DOCUMENT SECTION >>

++++++++++

"The Ksp of Mg(OH)2 in water is 1.2x10^-11. If the Mg2+ concentration is 1.2x10^-5, what is the pH at which Mg(OH)2 just begins to precipitate?"

So, I get that I need to find out the [OH-]. So, since the Mg2+ concentration is already given and we know that Mg(OH)2 dissociates into 1 Mg and 2OH's, I multiplied the [Mg2+] by 2 since there are two OH's for every one Mg2+. Essentially:

Mg(OH)2 --> Mg2+ + 2OH-

x --> x + 2x

But according to Kaplan's explanation, the correct way to do it is: [OH-] = square root of Ksp/[Mg2+]. I see how this is derived from

Ksp = [Mg2+][OH-]^2, but don't you still have to account for the 2:1 ratio of OH to Mg?

I solved the problem similarly to if the question were asking for the concentrations of the ions of a saturated solution of Mg(OH)2:

You'd figure out the Mg2+ concentration by solving for 'x' in Ksp= 1.2x10^-11 = 4x^3. Once you get x, you plug it back in to find [OH-] knowing that

x ---> x + 2x.

++++++++++

[Rendered images with source text]
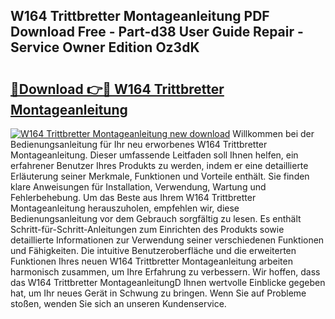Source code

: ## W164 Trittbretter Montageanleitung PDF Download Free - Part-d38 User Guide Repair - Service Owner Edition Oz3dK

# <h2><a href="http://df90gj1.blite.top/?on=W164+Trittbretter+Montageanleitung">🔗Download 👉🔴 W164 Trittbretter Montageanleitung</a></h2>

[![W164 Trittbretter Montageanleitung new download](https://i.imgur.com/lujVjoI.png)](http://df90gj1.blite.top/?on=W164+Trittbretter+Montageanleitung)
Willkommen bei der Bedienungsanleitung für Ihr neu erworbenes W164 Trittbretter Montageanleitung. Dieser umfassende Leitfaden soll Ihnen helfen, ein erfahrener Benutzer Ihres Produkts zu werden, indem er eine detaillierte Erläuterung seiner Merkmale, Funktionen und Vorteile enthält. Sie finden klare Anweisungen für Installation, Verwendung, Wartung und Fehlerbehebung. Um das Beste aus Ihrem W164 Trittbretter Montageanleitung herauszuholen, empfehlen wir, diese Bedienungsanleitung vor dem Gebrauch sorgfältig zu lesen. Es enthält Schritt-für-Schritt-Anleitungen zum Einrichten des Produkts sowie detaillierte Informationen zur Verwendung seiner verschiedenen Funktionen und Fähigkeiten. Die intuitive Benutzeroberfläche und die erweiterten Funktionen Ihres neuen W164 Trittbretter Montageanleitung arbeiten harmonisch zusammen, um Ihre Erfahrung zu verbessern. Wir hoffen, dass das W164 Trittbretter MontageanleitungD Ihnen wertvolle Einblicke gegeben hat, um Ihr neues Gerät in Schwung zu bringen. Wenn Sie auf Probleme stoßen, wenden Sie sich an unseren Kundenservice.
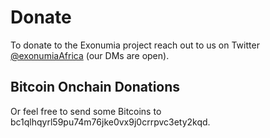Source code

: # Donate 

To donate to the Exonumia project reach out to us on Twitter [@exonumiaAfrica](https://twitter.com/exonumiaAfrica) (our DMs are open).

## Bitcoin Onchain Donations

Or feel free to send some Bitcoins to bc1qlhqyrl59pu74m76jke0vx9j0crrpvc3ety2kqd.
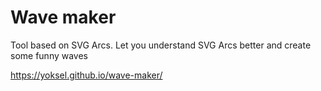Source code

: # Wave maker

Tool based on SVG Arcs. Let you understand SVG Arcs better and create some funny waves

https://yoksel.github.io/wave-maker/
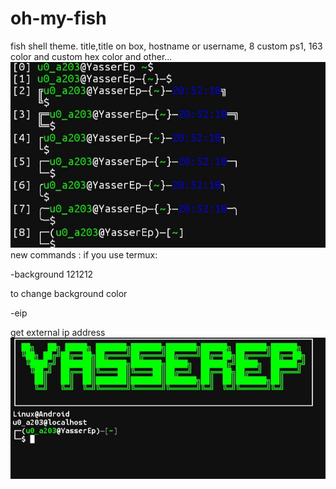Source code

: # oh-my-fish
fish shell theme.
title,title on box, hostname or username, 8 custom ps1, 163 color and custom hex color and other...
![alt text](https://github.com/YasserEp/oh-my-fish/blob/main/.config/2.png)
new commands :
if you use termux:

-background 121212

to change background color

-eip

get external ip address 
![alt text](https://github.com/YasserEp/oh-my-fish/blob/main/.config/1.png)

++++++++++

PROBLEMS AND TASKS >>
(1) According to the Kaplan explanation cited in the Mg(OH)2 post, how is [OH-] calculated?
(2) Reproduce the Mg(OH)2 post starting at "So, I get that" and ending at "of OH to Mg?".
(3) Carry on the Mg(OH)2 post from its last line.

RESPONSES BY ITEM NUMBER >>
(1) [OH-] is the square root of Ksp/[Mg2+].

(2)
So, I get that I need to find out the [OH-]. So, since the Mg2+ concentration is already given and we know that Mg(OH)2 dissociates into 1 Mg and 2OH's, I multiplied the [Mg2+] by 2 since there are two OH's for every one Mg2+. Essentially:

Mg(OH)2 --> Mg2+ + 2OH-

x --> x + 2x

But according to Kaplan's explanation, the correct way to do it is: [OH-] = square root of Ksp/[Mg2+]. I see how this is derived from

Ksp = [Mg2+][OH-]^2, but don't you still have to account for the 2:1 ratio of OH to Mg?

(3)
I feel like I must be missing something really basic =( Help!!!

***I understand that after you find the [OH], you have to find the pOH and then from there find the pH. But my problem lies in the first step of calculating the OH concentration.

And the correct answer is pH 11. I guessed that since I figured OH is being dissolved, the solution will probably be basic, but I still don't really understand hoow to do it.

Thanks!!!!!!!!!